Сохранённые записи:
= = = = =

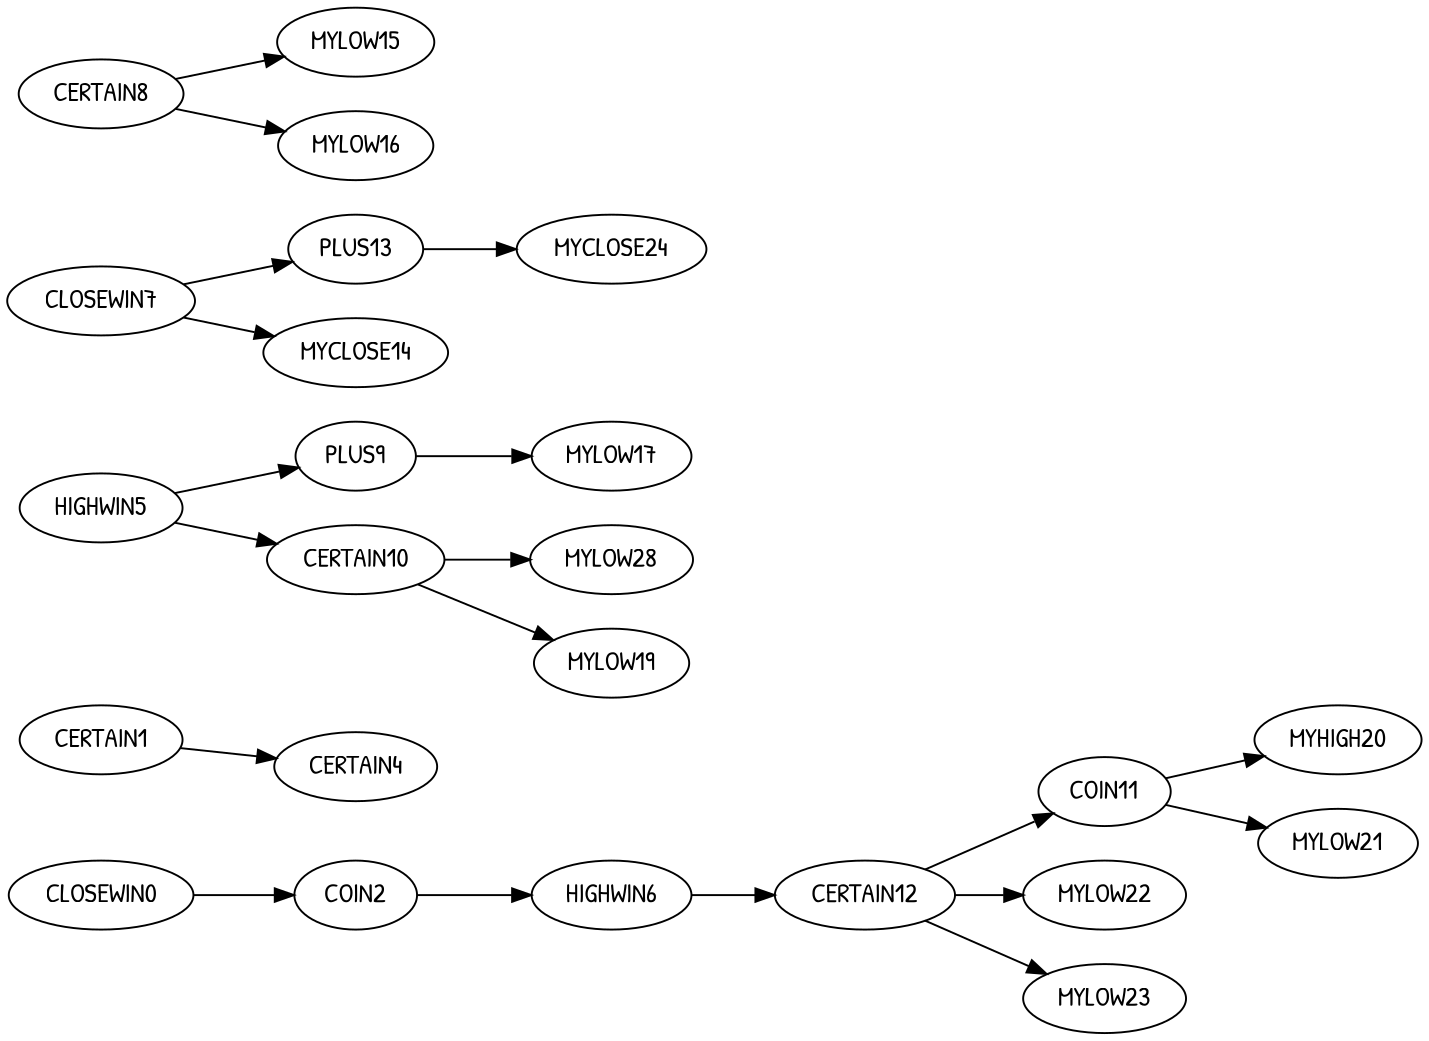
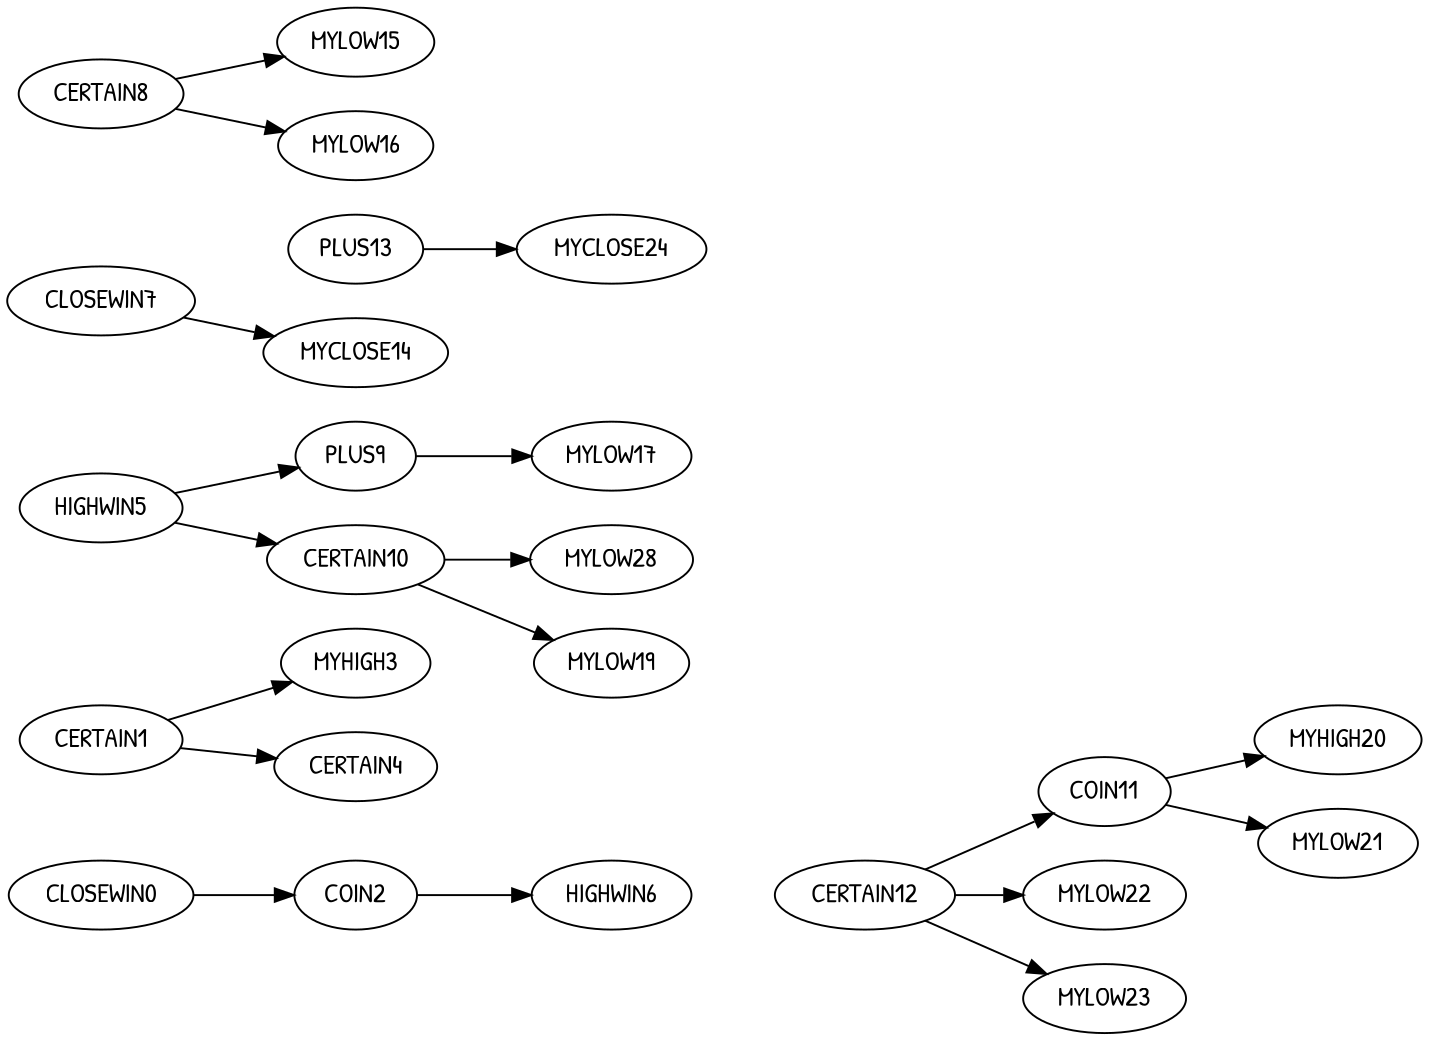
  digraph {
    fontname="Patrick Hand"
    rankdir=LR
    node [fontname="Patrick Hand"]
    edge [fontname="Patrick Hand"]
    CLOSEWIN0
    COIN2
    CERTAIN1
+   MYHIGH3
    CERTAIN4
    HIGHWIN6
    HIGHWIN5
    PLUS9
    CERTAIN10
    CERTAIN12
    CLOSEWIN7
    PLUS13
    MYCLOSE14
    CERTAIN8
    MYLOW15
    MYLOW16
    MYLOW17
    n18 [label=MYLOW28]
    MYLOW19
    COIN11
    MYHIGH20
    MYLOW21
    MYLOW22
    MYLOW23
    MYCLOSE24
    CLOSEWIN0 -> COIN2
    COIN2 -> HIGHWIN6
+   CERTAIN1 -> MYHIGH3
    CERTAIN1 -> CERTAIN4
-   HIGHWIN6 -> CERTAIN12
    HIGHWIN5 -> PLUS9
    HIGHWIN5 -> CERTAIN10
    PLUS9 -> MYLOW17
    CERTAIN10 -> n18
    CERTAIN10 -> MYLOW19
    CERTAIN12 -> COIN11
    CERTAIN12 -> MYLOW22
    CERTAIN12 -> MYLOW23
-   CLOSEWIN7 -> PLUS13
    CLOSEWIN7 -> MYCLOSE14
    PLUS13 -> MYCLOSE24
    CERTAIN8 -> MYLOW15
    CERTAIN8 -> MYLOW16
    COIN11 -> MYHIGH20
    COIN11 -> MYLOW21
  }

= = = = =

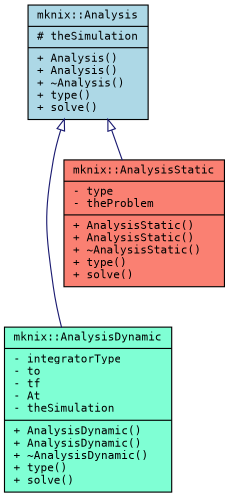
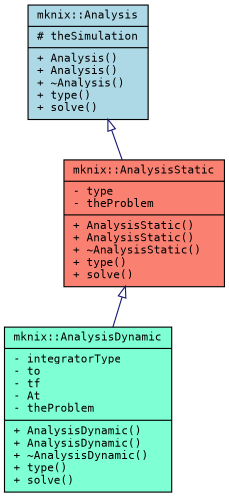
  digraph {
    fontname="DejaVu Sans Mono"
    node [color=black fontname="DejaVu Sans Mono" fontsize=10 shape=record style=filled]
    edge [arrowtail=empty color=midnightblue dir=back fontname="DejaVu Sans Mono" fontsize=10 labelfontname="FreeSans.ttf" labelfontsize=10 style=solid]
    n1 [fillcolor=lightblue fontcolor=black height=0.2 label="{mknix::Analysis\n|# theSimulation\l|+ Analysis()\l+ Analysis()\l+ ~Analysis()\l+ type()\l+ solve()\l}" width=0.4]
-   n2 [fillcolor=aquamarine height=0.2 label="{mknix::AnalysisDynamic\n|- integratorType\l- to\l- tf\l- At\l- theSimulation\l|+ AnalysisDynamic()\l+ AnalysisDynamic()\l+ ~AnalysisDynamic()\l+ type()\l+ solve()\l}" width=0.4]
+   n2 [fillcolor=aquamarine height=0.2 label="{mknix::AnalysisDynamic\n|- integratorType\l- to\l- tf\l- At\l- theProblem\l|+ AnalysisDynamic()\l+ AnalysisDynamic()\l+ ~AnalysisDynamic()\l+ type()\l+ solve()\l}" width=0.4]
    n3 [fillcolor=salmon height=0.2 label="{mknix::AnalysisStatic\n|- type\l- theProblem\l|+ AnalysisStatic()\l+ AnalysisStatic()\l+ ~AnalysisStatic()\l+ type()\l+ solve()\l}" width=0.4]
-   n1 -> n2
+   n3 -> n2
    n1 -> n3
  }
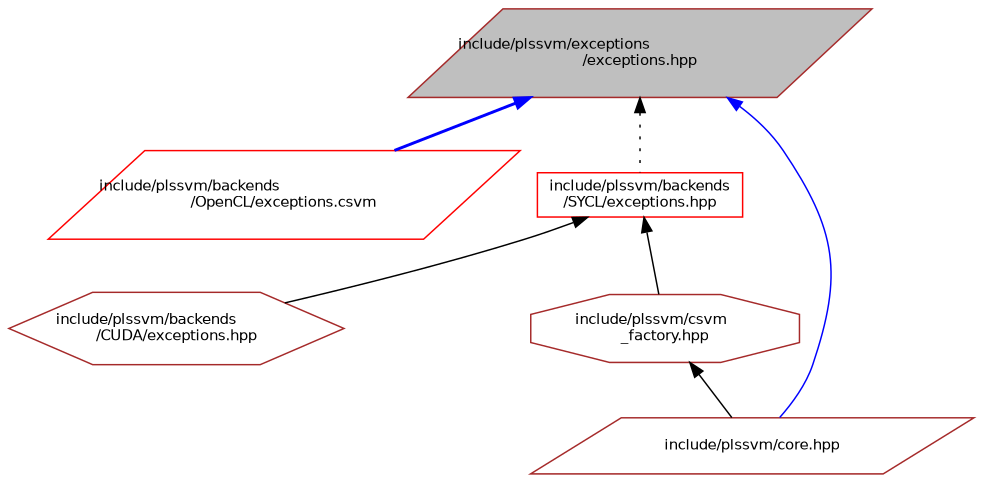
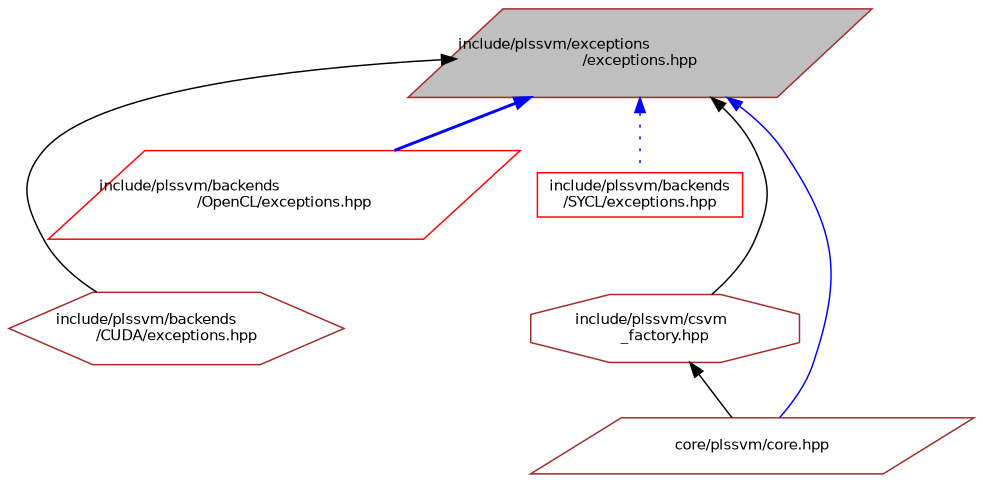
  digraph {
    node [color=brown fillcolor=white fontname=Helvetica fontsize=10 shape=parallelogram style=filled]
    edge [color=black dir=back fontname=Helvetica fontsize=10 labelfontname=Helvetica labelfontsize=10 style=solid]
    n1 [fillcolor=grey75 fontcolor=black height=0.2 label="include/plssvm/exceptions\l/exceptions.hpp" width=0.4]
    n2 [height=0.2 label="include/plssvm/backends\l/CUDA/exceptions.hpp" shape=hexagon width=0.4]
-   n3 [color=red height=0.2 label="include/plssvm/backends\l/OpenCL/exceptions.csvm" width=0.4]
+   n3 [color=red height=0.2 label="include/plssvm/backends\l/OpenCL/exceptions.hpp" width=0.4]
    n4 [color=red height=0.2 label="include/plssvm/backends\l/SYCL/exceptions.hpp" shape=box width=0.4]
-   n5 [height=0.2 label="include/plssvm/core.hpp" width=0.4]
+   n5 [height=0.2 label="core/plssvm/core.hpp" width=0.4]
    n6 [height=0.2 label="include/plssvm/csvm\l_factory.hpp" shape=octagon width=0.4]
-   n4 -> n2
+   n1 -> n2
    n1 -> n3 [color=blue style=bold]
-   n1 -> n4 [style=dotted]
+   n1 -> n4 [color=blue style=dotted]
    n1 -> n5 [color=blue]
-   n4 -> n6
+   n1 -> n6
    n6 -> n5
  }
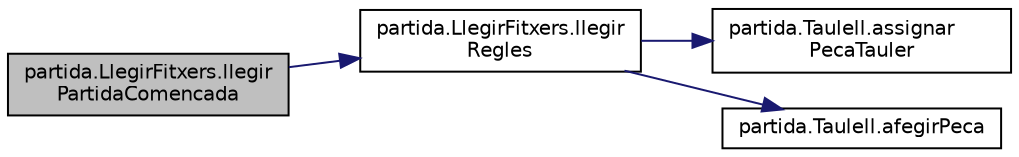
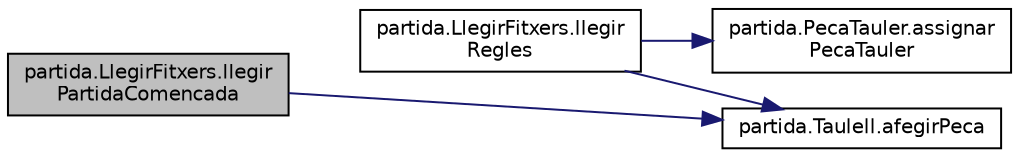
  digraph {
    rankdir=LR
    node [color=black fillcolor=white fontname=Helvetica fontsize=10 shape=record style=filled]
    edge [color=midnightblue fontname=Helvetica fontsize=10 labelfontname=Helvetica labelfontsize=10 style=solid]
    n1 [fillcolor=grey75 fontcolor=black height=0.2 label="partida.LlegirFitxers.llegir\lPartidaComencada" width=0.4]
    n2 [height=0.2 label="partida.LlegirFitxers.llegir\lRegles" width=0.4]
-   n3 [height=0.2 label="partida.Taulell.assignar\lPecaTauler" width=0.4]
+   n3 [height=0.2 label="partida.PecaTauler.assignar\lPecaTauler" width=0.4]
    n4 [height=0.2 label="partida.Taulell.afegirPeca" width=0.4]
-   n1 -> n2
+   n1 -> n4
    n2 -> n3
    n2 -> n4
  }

= = = = =

Выпишите из материала выше все строки, где встречается слово «dotted».

-   n1 -> n4 [style=dotted]
+   n1 -> n4 [color=blue style=dotted]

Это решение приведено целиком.